In the ensuing four playoff games, however, the experiment was a roaring success. BC rolled to a Hockey East championship, winning by lopsided scores — 3-0, 7-1, 6-2 and 5-2 — and Boyle totaled eight points with a plus-minus of +5. As a result, he earned selection as a defenseman to the All-Tournament Team.
“He could be an All-American at both positions,” York says. “He might become an All-American this year as a forward. He probably could have played all year as a defenseman and become an All-American.
“I don’t think I’ve ever had a player that has had that versatility to him. I’ve had a lot of All-Americans, but none that could play forward and then go back and play defense.”
Instead of sacrificing some offense to shore up the blue line, the Eagle scoring has exploded, averaging over five goals a game since Boyle’s move.
“His impact on the game as a defenseman is more dominating than as a forward,” York says. “He just has a real good feel for moving pucks to open people. He’s like a quarterback. You couldn’t really see that [special ability] as a forward, but as a defenseman coming up ice he really shows it.”
Boyle has used veteran defenseman Mike Brennan “as another set of eyes for me” and tried not to out-think himself.
“I’ve just tried to play with what I have,” Boyle says. “If forwards are getting open and yelling, I try to hit them. If I run out of space and time, it’s just a chip off the glass.”
Defensively, he’s tried to make the best use of the wingspan a 6-7 player has at his disposal.
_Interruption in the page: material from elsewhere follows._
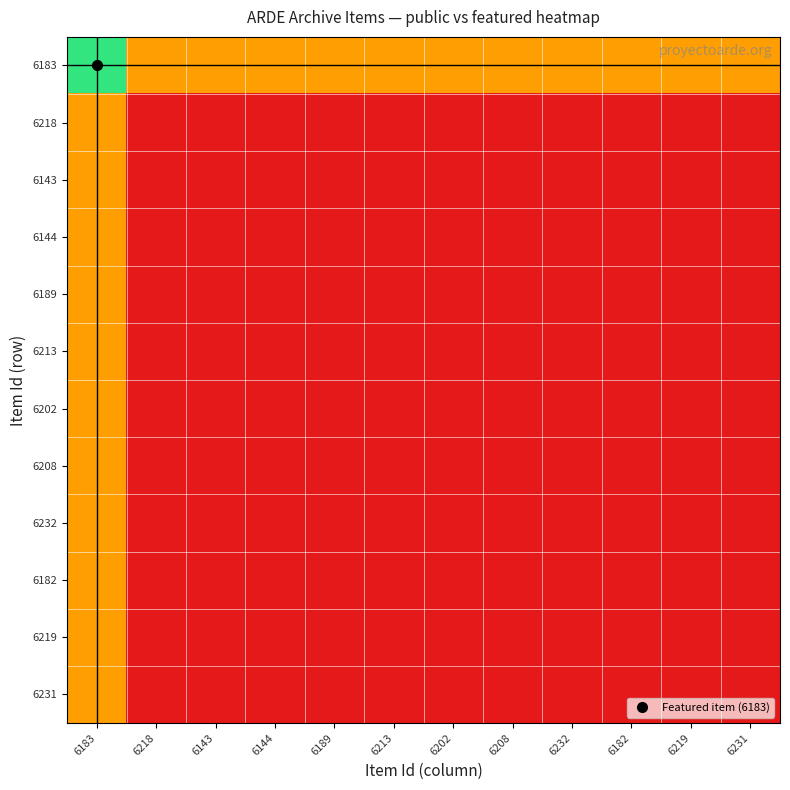

At how many categories does at least one series exceed 0?

12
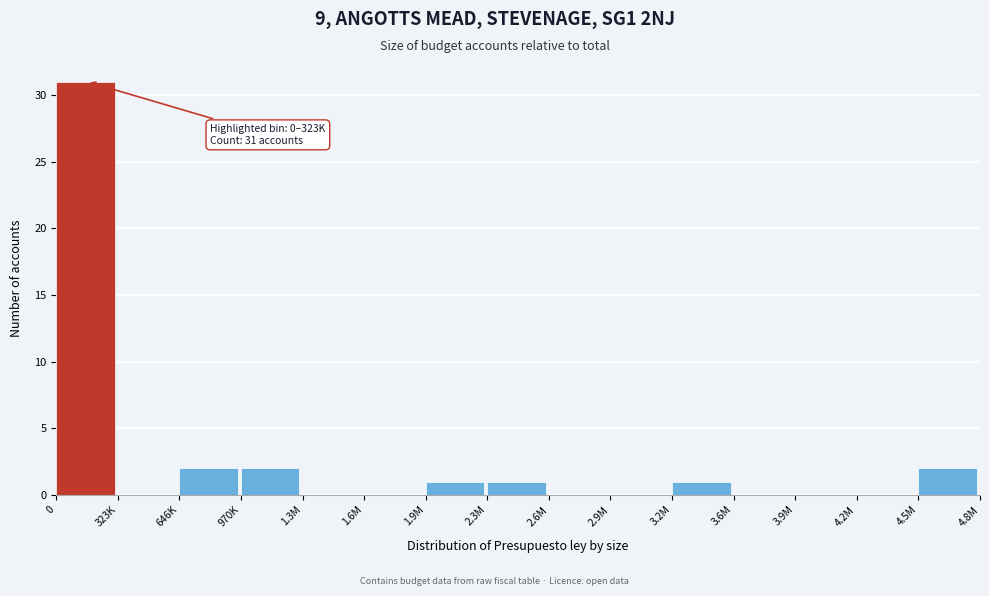

Reading right to left, what are all the values shown in this chart?

4.5M=2	4.2M=0	3.9M=0	3.6M=0	3.2M=1	2.9M=0	2.6M=0	2.3M=1	1.9M=1	1.6M=0	1.3M=0	970K=2	646K=2	323K=0	0=31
“If I use my reach as well as I can, that’s going to be beneficial for me,” he says. “I’m still trying to get more comfortable gapping up [playing close to an attacker], playing odd-man rushes or one-on-ones. Keeping guys to the outside is what I try to do.
“Just being able to read when they’re going to shoot, I try to get a stick on it. That’s what we’re taught for team defense in D-zone play. Stick on stick and keeping guys away from the net, keeping your body in between the net and the player. Playing center in the D-zone is pretty similar.”
Despite Boyle’s success on the blue line in the first three contests, the championship game against New Hampshire posed special concerns. The Wildcats were far and away the league’s most dangerous offensive team all season and their top two lines were as gifted as they come.
“It certainly was [a concern] last night for me going to bed, thinking about the forwards they have and the amazing quickness and the ability they have to jump on you and turn an odd-man rush for us into an odd-man rush for them,” Boyle says. “They’ve had an unbelievable ability to do that all year. They’re quick, crafty and very creative. We had to give them a lot of respect.”
However, Boyle and the rest of the BC defense, along with a huge helping hand from goaltender Cory Schneider, held UNH scoreless until the third period, by which time the Eagles had built a 4-0 lead. Boyle set up Nathan Gerbe for the fourth goal and then got the empty-netter himself.
As a first-round draft pick of the Los Angeles Kings — one who turned down lucrative offers to return for his senior year — Boyle may be looking at an NHL future on the blue line.
“I think at the next level he’s going to be a defenseman,” York says. “He’s much more dominating as a player.”
As for Boyle, he’s fine either way.
“I couldn’t tell you,” he says. “My college future is on the blue line right now. In the [NCAA] tournament that’s what I’m looking at.
“We flirted with [defense] this summer when I was at development camp with the Kings. It’s an option, I guess, but I’m fine with [either]. It’s going to be a lot of work if they want me back on D, skating-wise, just getting reads down, but it’s going to be a lot of work playing forward because it’s a different game up there. “[But] that’s a lot of thinking that I don’t have time to do, especially in tournament mode.”
The thinking can wait. The NCAA tournament beckons.